I am trying to parse XML, where the URI for the same namespace is not using the same case. (some xml owners decided to lower-case URIs). If I parse data with one type of URI followed by data with the other type, the parser fail finding my data although I update the ns dictionary to match the document URI... Here is an example:
from cStringIO import StringIO
import xml.etree.ElementTree as ET
DATA_lc = '''<?xml version="1.0" encoding="utf-8"?>
<container xmlns:roktatar="http://www.example.com/lower/case/bug">
<item>
<roktatar:author>Boby Mac Gallinger</roktatar:author>
</item>
</container>'''
DATA_UC = '''<?xml version="1.0" encoding="utf-8"?>
<container xmlns:roktatar="http://www.example.com/Lower/Case/Bug">
<item>
<roktatar:author>John-John Le Grandiosant</roktatar:author>
</item>
</container>'''
tree = ET.parse(StringIO(DATA_lc))
root = tree.getroot()
ns = {'roktatar': 'http://www.example.com/lower/case/bug'}
for item in root.iter('item'):
print item.find('roktatar:author', namespaces=ns).text.strip()

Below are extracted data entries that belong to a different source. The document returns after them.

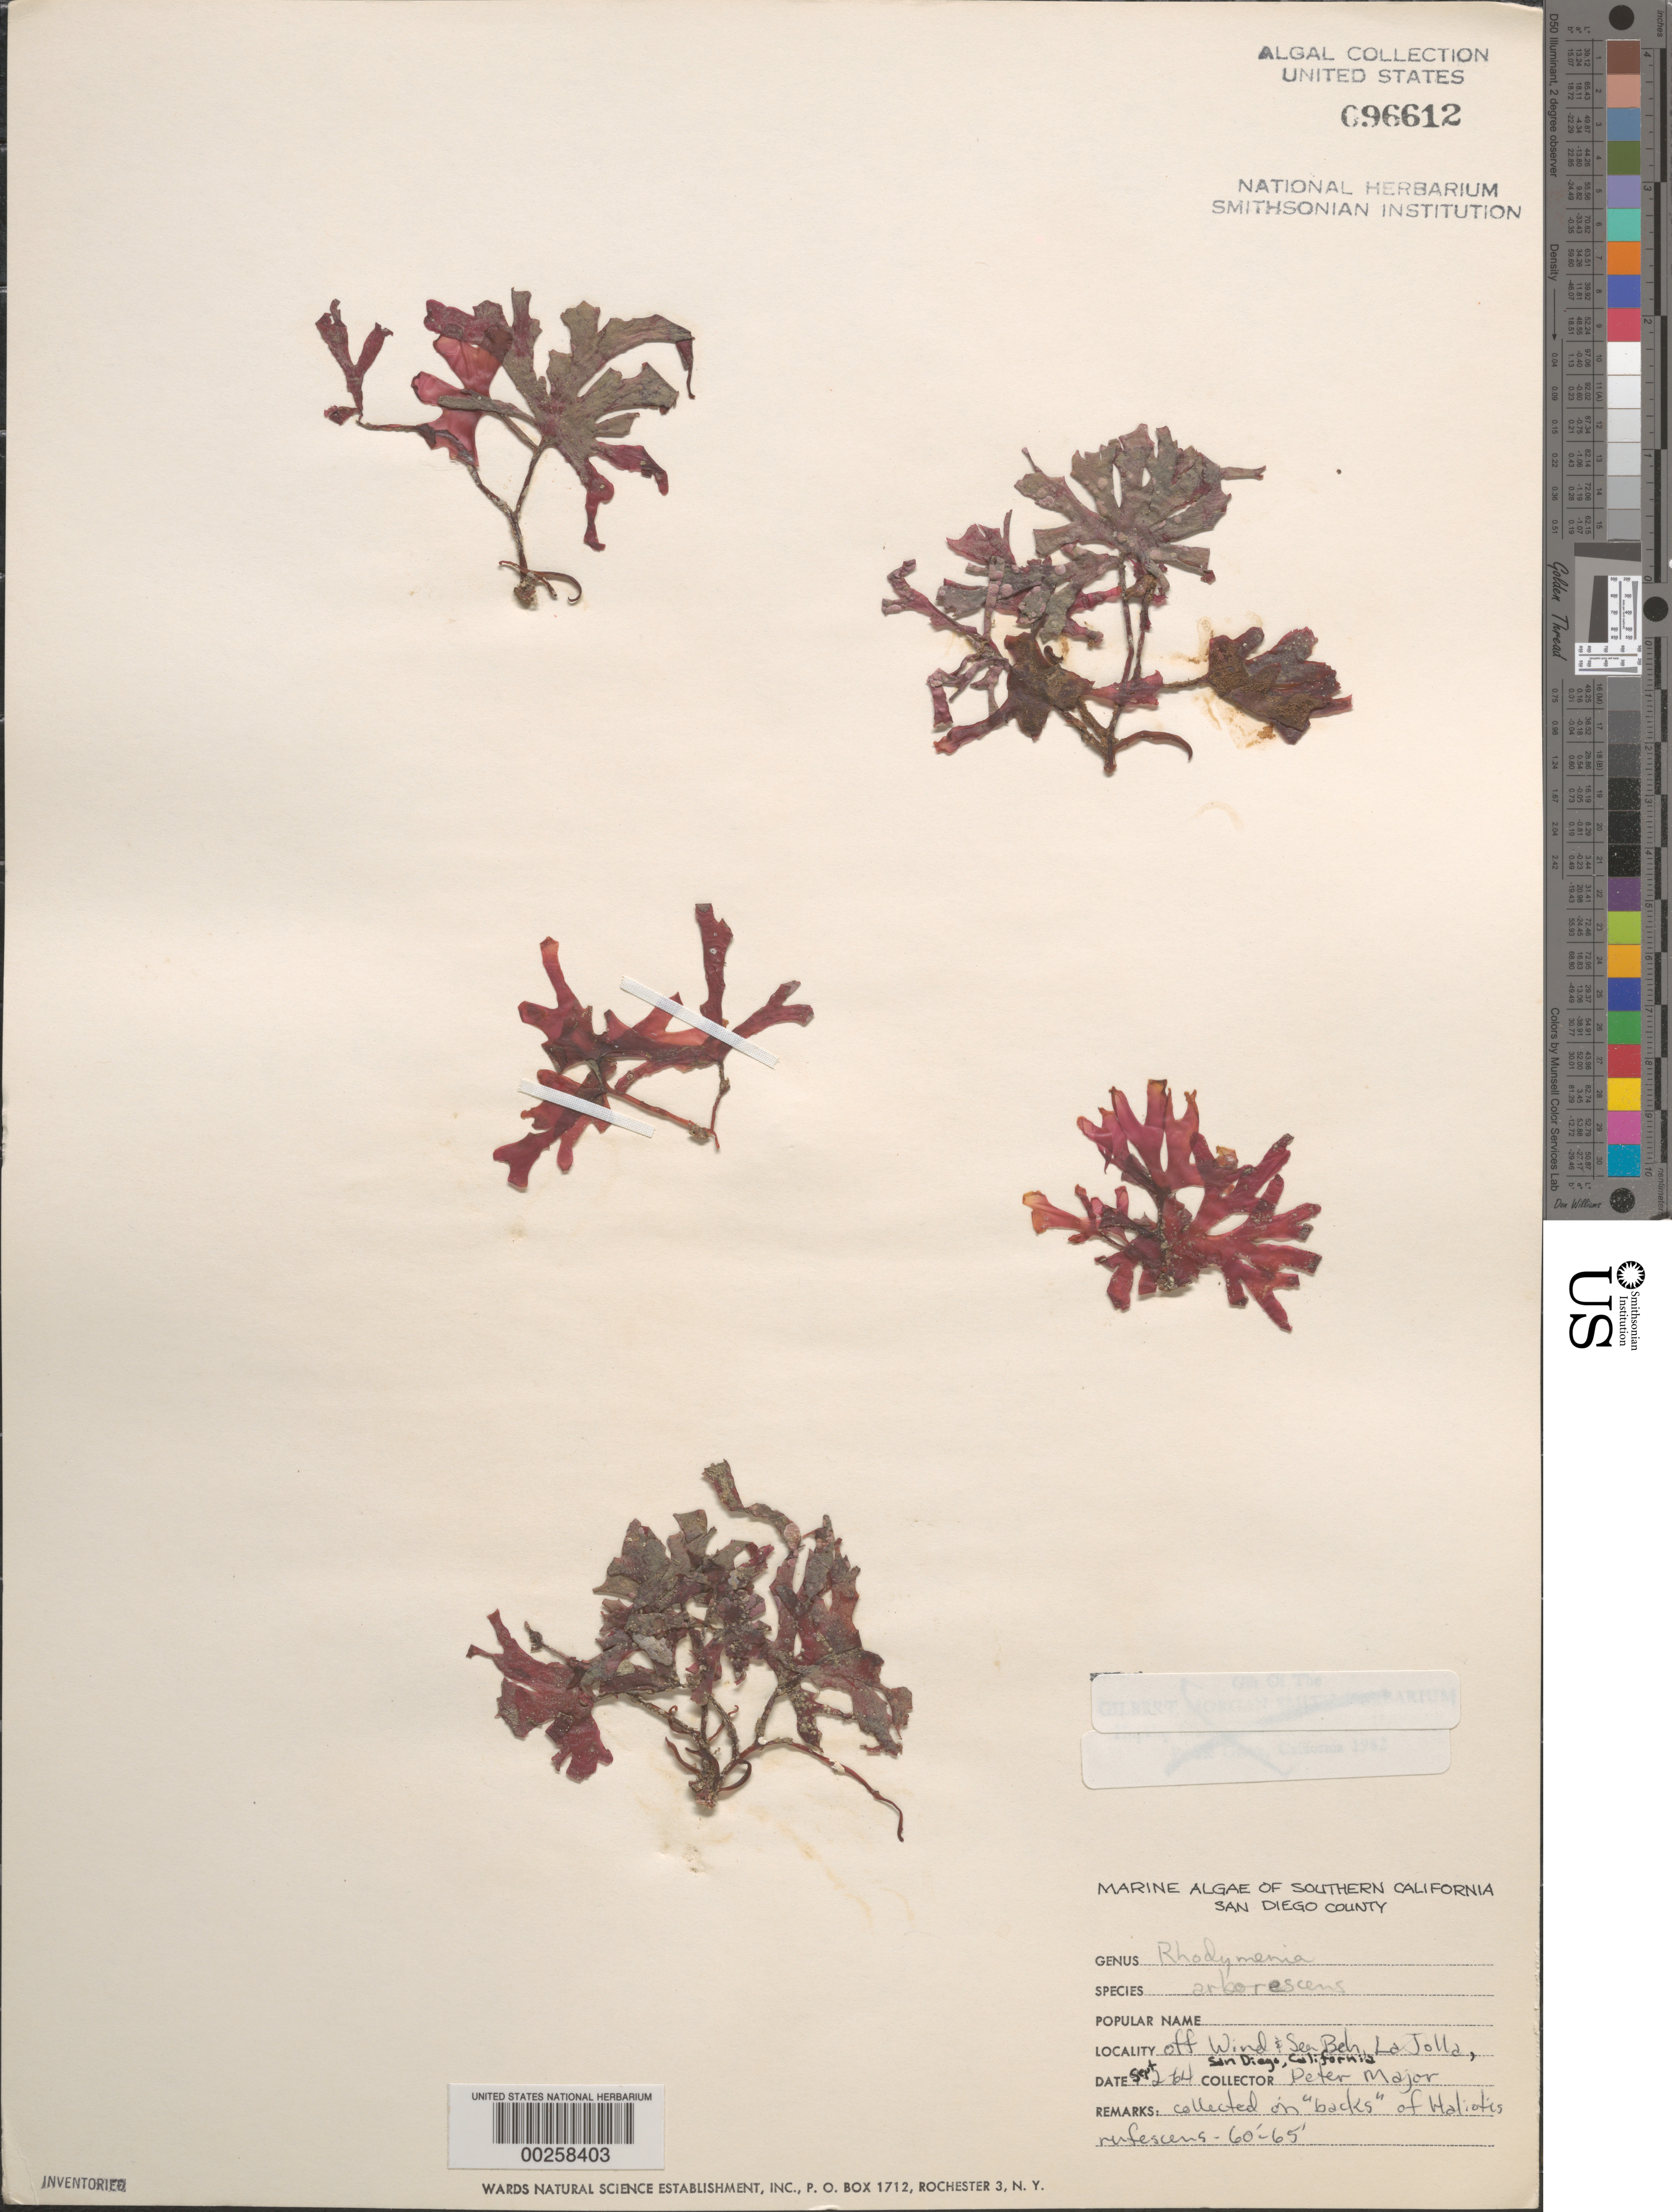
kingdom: Plantae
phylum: Rhodophyta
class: Florideophyceae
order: Rhodymeniales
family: Rhodymeniaceae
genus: Rhodymenia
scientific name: Rhodymenia arborescens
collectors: P. Major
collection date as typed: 02 Sep 1964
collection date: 1964-09-02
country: United States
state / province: California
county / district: San Diego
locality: La Jolla, off Wind and Sea Beach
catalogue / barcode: US 96612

tree = ET.parse(StringIO(DATA_UC))
root = tree.getroot()
ns = {'roktatar': 'http://www.example.com/Lower/Case/Bug'}
for item in root.iter('item'):
print item.find('roktatar:author', namespaces=ns).text.strip()
If each parsing block is processed on it's own, the data gets collected properly, but if they come next to each others, the second always fail. I am missing so reset/cleaning of the parser between documents? Is this a Bug?
Thanks